** PROBLEM **
Extract the text of every listing below line by line, reproducing each line precisely. Leave the pictures out of your answer.

** DATA RECORDS **
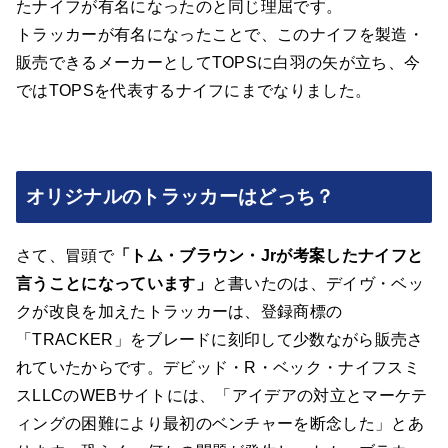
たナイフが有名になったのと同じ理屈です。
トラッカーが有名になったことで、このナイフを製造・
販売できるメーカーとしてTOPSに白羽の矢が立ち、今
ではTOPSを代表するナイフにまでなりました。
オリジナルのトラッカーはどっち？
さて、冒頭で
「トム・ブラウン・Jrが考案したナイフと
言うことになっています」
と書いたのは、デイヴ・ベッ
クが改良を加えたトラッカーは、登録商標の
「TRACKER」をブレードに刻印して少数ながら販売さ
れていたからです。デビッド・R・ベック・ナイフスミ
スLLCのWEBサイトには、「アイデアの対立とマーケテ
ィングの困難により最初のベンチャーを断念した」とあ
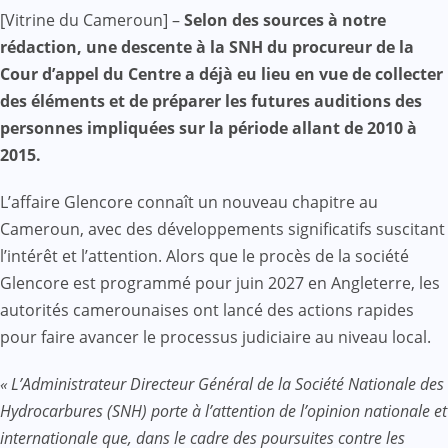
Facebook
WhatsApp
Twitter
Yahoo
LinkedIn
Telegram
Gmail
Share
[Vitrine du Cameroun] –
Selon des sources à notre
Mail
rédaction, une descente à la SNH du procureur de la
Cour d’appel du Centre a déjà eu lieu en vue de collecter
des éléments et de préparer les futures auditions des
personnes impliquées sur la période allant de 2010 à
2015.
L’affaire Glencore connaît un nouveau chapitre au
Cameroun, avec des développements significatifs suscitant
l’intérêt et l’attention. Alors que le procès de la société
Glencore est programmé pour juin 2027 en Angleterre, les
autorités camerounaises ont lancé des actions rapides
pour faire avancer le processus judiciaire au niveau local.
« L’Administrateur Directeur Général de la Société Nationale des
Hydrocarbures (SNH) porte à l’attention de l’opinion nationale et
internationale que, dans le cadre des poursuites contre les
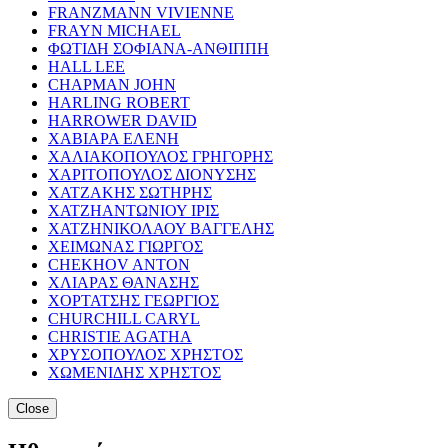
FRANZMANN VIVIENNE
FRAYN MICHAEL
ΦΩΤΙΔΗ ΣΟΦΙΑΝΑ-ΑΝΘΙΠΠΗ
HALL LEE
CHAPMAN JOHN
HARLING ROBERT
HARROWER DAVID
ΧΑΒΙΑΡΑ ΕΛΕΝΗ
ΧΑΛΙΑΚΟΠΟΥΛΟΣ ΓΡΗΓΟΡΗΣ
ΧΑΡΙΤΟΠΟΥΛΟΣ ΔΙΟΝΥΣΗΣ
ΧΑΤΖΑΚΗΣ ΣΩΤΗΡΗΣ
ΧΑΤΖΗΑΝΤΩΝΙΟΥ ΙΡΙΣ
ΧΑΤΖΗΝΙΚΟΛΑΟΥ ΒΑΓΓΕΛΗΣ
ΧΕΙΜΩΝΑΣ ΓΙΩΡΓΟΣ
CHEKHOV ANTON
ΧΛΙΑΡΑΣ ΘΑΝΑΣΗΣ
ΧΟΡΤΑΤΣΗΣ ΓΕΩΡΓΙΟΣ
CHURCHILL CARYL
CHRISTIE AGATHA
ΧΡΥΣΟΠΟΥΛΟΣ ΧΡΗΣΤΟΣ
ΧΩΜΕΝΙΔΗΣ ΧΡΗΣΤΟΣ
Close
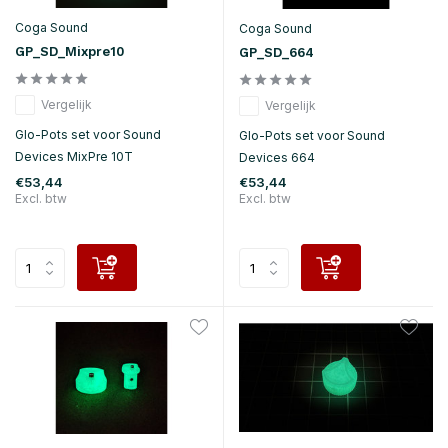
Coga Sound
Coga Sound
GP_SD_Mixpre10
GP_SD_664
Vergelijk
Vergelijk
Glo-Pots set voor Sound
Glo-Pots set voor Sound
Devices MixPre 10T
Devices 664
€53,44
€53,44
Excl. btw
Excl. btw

** ANSWER TO THIS EXERCISE **
たナイフが有名になったのと同じ理屈です。
トラッカーが有名になったことで、このナイフを製造・
販売できるメーカーとしてTOPSに白羽の矢が立ち、今
ではTOPSを代表するナイフにまでなりました。
オリジナルのトラッカーはどっち？
さて、冒頭で
「トム・ブラウン・Jrが考案したナイフと
言うことになっています」
と書いたのは、デイヴ・ベッ
クが改良を加えたトラッカーは、登録商標の
「TRACKER」をブレードに刻印して少数ながら販売さ
れていたからです。デビッド・R・ベック・ナイフスミ
スLLCのWEBサイトには、「アイデアの対立とマーケテ
ィングの困難により最初のベンチャーを断念した」とあ
Facebook
WhatsApp
Twitter
Yahoo
LinkedIn
Telegram
Gmail
Share
[Vitrine du Cameroun] –
Selon des sources à notre
Mail
rédaction, une descente à la SNH du procureur de la
Cour d’appel du Centre a déjà eu lieu en vue de collecter
des éléments et de préparer les futures auditions des
personnes impliquées sur la période allant de 2010 à
2015.
L’affaire Glencore connaît un nouveau chapitre au
Cameroun, avec des développements significatifs suscitant
l’intérêt et l’attention. Alors que le procès de la société
Glencore est programmé pour juin 2027 en Angleterre, les
autorités camerounaises ont lancé des actions rapides
pour faire avancer le processus judiciaire au niveau local.
« L’Administrateur Directeur Général de la Société Nationale des
Hydrocarbures (SNH) porte à l’attention de l’opinion nationale et
internationale que, dans le cadre des poursuites contre les
FRANZMANN VIVIENNE
FRAYN MICHAEL
ΦΩΤΙΔΗ ΣΟΦΙΑΝΑ-ΑΝΘΙΠΠΗ
HALL LEE
CHAPMAN JOHN
HARLING ROBERT
HARROWER DAVID
ΧΑΒΙΑΡΑ ΕΛΕΝΗ
ΧΑΛΙΑΚΟΠΟΥΛΟΣ ΓΡΗΓΟΡΗΣ
ΧΑΡΙΤΟΠΟΥΛΟΣ ΔΙΟΝΥΣΗΣ
ΧΑΤΖΑΚΗΣ ΣΩΤΗΡΗΣ
ΧΑΤΖΗΑΝΤΩΝΙΟΥ ΙΡΙΣ
ΧΑΤΖΗΝΙΚΟΛΑΟΥ ΒΑΓΓΕΛΗΣ
ΧΕΙΜΩΝΑΣ ΓΙΩΡΓΟΣ
CHEKHOV ANTON
ΧΛΙΑΡΑΣ ΘΑΝΑΣΗΣ
ΧΟΡΤΑΤΣΗΣ ΓΕΩΡΓΙΟΣ
CHURCHILL CARYL
CHRISTIE AGATHA
ΧΡΥΣΟΠΟΥΛΟΣ ΧΡΗΣΤΟΣ
ΧΩΜΕΝΙΔΗΣ ΧΡΗΣΤΟΣ
Close
Coga Sound
Coga Sound
GP_SD_Mixpre10
GP_SD_664
Vergelijk
Vergelijk
Glo-Pots set voor Sound
Glo-Pots set voor Sound
Devices MixPre 10T
Devices 664
€53,44
€53,44
Excl. btw
Excl. btw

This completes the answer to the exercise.